Friday, May 25, 2012

Working Friday: Niche

I've decided that I don't talk about work nearly enough, so I am instituting a Friday theme on work.

Here is the thing about writing and editing: it's a pretty open field. You can do almost anything in communications: work for big business, banks, newspapers, magazines, and even freelance. There's volunteering, interning, contract, and in-house work. Most of us do some combination of these or all of these things at any given time.

I've worked as both an editor and a writer in technical documentation. I've volunteered for the newsletter of a non-profit organization. I've edited PhD dissertations (copy editing, mind you), the Ministry of Education papers, and role playing game manuals. I've done resumes, web pages, and SEO articles. I've blogged for pay. I've written a magazine article.

It's quite a variety. Here's what I have discovered about myself: I am incredibly attracted to editing because I like making a piece that was decent into something fabulous. However, I've also been stiffed the most when I do editing. Since I cannot eat my fingers or pay the mortgage with monopoly money, I tend to steer away from editing these days. Turns out I am practical like that.

I love that I can get information from people and make it into something that stands out. When I wrote about purified water in manufacturing industries, it was amazing to mine the information from industry experts and put together an article that was concise and readable. My Mother read it and understood what they were doing and how! (Mom is a nurse and has no background in water processes at all.) When I read something that makes my eyes glaze over, I know that this is not the kind of writing I want to produce at all. I am obsessed with readability, audience, and presentation.
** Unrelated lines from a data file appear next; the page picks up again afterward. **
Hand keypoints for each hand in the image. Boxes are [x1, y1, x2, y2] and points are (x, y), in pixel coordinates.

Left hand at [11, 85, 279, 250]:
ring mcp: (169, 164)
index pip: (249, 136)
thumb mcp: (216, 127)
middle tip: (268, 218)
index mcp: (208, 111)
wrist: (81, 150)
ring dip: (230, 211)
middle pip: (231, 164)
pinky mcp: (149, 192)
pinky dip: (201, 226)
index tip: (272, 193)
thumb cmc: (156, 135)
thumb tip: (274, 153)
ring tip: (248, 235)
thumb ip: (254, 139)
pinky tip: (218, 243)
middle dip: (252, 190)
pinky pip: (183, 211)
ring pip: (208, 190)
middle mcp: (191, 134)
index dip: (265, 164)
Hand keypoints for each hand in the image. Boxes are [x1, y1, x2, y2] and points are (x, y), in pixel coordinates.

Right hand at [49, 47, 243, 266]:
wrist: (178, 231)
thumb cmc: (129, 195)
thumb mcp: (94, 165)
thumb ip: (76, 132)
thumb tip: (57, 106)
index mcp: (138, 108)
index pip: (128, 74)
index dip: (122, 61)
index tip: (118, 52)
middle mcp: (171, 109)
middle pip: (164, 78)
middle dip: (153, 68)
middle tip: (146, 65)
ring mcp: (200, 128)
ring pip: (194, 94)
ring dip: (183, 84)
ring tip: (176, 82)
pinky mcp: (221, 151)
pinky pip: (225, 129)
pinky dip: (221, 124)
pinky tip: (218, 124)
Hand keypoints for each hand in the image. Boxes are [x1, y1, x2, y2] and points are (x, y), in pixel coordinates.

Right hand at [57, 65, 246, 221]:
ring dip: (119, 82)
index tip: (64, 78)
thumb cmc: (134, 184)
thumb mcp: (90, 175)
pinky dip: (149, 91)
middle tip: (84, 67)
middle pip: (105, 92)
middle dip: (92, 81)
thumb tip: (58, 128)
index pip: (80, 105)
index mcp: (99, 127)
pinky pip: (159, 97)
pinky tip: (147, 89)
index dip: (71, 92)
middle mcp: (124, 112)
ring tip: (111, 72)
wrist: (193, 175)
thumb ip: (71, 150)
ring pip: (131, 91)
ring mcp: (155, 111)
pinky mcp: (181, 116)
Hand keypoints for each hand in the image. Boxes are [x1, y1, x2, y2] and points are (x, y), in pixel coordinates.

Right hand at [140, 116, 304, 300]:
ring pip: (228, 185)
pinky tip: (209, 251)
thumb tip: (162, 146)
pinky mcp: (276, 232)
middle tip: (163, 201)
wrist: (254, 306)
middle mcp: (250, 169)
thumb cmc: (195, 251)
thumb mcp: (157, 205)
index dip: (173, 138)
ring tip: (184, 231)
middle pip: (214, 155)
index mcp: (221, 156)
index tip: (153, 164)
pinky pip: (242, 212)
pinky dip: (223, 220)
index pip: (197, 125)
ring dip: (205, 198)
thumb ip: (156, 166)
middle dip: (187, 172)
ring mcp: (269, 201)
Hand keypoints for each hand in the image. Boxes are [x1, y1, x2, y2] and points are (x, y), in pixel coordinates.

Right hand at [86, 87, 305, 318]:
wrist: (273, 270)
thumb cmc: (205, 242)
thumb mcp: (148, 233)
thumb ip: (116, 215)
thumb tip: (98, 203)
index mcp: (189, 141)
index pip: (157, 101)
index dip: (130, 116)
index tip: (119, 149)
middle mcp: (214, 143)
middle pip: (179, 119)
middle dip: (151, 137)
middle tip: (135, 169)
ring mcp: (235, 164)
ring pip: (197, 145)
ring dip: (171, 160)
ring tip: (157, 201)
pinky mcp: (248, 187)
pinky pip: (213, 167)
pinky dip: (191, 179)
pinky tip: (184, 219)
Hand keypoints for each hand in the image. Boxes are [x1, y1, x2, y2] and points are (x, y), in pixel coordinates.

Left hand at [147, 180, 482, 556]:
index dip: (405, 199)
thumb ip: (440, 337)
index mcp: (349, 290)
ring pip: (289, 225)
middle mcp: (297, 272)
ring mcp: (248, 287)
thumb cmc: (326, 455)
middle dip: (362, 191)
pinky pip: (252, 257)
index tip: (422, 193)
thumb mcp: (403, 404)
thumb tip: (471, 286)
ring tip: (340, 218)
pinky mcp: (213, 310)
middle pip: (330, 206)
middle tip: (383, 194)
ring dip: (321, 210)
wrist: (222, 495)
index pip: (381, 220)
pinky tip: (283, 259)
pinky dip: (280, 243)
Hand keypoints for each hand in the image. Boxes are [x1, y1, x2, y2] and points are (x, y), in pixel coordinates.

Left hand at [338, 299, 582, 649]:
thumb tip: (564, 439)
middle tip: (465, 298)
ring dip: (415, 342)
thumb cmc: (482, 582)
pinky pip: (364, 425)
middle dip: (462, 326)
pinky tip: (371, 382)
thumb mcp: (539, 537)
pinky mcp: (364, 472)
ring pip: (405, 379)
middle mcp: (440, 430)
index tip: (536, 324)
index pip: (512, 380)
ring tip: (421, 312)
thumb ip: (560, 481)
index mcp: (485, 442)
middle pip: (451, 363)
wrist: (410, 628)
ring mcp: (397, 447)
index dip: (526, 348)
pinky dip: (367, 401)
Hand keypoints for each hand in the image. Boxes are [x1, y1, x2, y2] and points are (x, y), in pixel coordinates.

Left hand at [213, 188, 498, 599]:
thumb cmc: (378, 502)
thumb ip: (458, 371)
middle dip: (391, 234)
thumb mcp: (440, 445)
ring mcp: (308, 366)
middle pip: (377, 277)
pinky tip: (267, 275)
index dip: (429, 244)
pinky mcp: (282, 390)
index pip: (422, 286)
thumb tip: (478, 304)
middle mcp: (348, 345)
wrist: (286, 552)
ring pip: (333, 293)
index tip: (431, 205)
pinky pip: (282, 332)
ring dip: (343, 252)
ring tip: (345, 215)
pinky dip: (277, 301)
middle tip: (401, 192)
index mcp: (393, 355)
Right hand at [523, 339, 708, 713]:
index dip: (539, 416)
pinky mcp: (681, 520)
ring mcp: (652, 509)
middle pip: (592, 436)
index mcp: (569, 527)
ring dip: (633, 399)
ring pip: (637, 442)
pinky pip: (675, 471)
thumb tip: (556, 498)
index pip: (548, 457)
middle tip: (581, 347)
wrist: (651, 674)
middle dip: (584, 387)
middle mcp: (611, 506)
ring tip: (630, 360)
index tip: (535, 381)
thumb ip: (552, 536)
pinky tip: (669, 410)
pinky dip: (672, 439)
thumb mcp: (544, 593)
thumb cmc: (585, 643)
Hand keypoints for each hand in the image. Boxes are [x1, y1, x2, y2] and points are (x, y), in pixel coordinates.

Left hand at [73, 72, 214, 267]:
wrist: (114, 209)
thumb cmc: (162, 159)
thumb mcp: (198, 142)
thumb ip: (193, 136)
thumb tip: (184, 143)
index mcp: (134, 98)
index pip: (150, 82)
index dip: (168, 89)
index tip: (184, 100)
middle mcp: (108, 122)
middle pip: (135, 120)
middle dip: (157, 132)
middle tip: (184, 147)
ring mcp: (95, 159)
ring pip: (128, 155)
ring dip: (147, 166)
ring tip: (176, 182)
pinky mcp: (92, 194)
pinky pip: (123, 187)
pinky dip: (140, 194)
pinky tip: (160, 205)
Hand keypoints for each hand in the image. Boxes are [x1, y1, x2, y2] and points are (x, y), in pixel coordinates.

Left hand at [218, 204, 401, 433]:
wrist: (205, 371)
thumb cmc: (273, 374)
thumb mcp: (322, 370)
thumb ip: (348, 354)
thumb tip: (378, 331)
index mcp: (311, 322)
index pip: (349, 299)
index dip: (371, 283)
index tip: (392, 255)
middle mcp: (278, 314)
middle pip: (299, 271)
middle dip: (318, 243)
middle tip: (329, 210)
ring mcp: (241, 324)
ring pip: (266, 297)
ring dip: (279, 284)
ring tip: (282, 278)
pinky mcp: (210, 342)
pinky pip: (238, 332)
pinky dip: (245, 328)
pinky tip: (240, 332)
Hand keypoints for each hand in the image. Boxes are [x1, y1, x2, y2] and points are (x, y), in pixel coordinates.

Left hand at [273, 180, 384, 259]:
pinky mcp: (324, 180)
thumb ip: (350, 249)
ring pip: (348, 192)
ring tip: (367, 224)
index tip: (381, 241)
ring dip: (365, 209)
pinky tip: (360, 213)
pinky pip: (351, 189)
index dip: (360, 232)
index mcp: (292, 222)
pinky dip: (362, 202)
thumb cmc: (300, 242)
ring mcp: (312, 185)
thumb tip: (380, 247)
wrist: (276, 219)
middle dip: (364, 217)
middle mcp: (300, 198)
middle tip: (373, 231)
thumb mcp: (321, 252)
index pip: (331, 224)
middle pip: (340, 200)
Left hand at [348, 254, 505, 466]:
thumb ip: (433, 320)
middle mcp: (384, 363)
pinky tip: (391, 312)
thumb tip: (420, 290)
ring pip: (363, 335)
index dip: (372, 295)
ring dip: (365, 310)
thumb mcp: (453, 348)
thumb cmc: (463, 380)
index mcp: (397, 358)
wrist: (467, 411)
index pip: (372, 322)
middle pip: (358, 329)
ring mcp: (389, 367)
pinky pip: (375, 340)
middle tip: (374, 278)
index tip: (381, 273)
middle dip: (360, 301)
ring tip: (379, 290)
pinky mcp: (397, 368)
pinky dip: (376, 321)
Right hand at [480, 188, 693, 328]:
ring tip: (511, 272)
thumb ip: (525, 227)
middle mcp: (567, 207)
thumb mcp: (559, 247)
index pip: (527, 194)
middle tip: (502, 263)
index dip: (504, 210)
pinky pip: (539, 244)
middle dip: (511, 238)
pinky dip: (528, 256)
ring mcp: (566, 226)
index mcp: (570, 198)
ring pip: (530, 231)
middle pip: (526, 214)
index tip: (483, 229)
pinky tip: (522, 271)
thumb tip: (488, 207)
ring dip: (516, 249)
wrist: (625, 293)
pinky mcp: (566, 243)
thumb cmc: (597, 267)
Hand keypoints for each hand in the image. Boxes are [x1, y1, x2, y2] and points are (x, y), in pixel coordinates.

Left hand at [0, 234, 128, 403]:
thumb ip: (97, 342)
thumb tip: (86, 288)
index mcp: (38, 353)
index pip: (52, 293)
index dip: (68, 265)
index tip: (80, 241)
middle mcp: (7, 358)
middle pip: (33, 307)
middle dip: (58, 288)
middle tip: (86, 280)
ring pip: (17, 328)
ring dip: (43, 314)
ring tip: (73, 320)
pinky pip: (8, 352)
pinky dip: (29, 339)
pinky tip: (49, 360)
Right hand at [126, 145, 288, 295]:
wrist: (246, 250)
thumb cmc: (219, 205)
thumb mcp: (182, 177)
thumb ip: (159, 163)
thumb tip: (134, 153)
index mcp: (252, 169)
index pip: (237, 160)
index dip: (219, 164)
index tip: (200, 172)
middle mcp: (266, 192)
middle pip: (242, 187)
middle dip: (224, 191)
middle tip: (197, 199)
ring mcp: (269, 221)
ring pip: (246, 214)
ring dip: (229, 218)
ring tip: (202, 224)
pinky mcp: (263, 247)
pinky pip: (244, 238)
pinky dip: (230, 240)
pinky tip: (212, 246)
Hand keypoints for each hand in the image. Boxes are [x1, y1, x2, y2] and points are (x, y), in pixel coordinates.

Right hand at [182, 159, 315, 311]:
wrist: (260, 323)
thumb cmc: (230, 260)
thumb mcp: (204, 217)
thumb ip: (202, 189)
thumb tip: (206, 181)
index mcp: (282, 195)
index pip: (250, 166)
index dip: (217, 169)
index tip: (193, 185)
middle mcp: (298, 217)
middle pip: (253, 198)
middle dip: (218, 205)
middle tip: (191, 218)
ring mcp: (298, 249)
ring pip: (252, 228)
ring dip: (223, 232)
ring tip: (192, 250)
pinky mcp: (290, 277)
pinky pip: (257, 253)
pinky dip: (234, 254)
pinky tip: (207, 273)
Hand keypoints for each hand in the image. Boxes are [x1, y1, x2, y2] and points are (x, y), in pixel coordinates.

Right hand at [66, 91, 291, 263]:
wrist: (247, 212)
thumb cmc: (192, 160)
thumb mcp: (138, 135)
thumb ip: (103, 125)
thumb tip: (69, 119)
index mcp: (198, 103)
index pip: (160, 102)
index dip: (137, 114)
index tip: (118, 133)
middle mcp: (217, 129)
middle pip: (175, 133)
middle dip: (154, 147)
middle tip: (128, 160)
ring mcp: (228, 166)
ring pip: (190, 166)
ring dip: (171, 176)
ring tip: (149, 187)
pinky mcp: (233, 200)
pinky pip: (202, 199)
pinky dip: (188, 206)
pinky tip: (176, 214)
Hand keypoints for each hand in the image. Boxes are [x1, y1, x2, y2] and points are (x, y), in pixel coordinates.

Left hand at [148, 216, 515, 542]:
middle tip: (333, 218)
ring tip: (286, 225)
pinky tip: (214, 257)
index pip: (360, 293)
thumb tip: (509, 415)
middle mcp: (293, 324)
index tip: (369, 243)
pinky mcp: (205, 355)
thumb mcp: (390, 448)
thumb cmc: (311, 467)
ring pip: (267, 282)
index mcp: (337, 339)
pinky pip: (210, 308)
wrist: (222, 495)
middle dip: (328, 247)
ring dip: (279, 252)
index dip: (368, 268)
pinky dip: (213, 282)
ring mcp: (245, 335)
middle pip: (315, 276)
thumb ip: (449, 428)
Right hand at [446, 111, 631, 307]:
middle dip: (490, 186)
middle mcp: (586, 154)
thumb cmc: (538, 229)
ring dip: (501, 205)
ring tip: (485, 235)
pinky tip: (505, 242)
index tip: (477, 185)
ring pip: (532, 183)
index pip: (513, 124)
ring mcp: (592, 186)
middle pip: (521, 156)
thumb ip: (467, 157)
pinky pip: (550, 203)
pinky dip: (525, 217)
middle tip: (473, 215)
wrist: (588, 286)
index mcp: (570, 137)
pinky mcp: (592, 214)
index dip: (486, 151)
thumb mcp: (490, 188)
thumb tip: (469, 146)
Writing, editing, interviewing and researching are skills that are transferable from one end of the writing spectrum to the other. So why do I have a hard time keeping my freelance business afloat?

I've been doing work on this question. It seems that one reason for my lack of work is a lack of niche. As a generalist, it is harder to sell my skills. I've spent time reading articles about niches and talking about the kind of work I like to do the most. After a lot of conversation, thinking, and writing, I have a handle on where I am going.

I've enjoyed writing articles the most, whether they were for SEO or magazines. With a background in technical writing and a vast interest in projects in and around the house, I am gunning for the DIY market. I'm also interested in writing on health topics and parenting themes. So, as I develop my focus, I am striking out again and pushing back at an industry that leaves me flying high one moment and laying flat on the ground the next. It's a wild ride, but it's my path. If you have any connections or suggestions, I am happy to take all the help I can get.